May mornings in England, it seems, are fickle things. Some light and airy, like the inside of a meringue; others, small and close and grey. One recent morning, a morning that seemed to bring summer with it, cradled in its arms, I set out for a long walk down a road I’d never taken before. A country lane, twenty minutes from my front door, bordered by cow-filled fields and hawthorn hedges, their pungent spring blooms almost all already faded.

The road led me, by twists and turns, to where it ended at a churchyard gate. Headstones were scattered across the ground like birdseed. In the far corner a short flight of steps descended beneath the ground to a holy well dedicated to Saint Margaret, its stagnant waters coated with a layer of pollen. The church itself was small, modest, with a dusty air that brought to mind the ghosts of faded parishioners, and halcyon summers forgotten by all but the rafters and the earthworms. A beautiful place: serene, despite the background rush of cars on the ring-road. The lock-down has eased, and the world has eagerly leaped back into frenetic motion—jolting and juddering, but picking up pace.

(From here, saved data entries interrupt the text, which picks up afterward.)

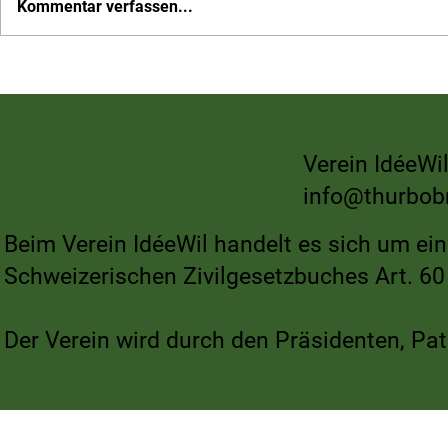
Kommentar verfassen...
Mobilisieren wir Wil – auf nach
Thurbobräu B
Rebstein zum Schweizer
Gast auf dem 
Cupspiel
Rickenmann
Verein IdéeWil
info@thurbob
Beim Verein IdéeWil handelt es sich um ei
Schweizerischen Zivilgesetzbuches Art. 60 
Der Verein wird durch den Präsidenten, Pat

What will we take from this great slowing down? Will it drive us to strive for more speed, more haste, the world outside our windows becoming ever-more blurred, as though seen through sleep-smudged eyes? Or will we remember these few days, weeks, months, when some lucky few among us were given the gift of a little time? Time to wander aimlessly, to notice from day to day the slow progression of the spring?

I recently bought a book about trees—a guide to noticing. I wanted to learn the names, the personalities, the histories of the trees; to be able to differentiate the mass of green erupting around me on my daily walks. I sat on the bench in the churchyard and studied my book, comparing a leaf I’d plucked earlier to the drawings on the pages. Aspen? No. Grey poplar? Perhaps. 

The book is arcanely ordered, familial species grouped together, but the sequences of families a bewildering mystery I have yet to decipher. Finding potential matches for a tree I’ve spotted on my meanderings is largely a matter of flipping through pages until a familiar-looking image raises its head above the parapets of obscurity. But I don’t really mind this disorderly way of searching. It’s an adventure, and exploration—what might emerge as I turn the pages? I’ve learned, for example, that the tī kōuka (New Zealand cabbage tree) is common enough in the UK to earn a place in a book specifically about British trees.

The book teaches me to notice things I never thought about before—what shape are the striations and grooves in the bark? What shade are the new shoots? Are there fine hairs on the under-sides of the leaves? A beginner’s course in the art of paying attention.

I slipped the leaf between two pages, its identity confirmed (for now). Wandering home, I brushed through a golden sea of daffodils, the wind bending their long stems in rippling waves: tiny suns nodding politely to each other. The air was alive with music: the brush of leaf on leaf—the forest’s violin; the raucous horn of the goose; the clang of a farm gate; the ripple of the Thames over a weir. 

Maybe we should use this moment to remember what it means to explore, to be curious, to be slow and thoughtful. What might we find if we allow ourselves to walk without a specific direction in mind; if we re-make the world back better without needing to get there quickly, without even fully knowing where ‘there’ is? Maybe we should wait and see.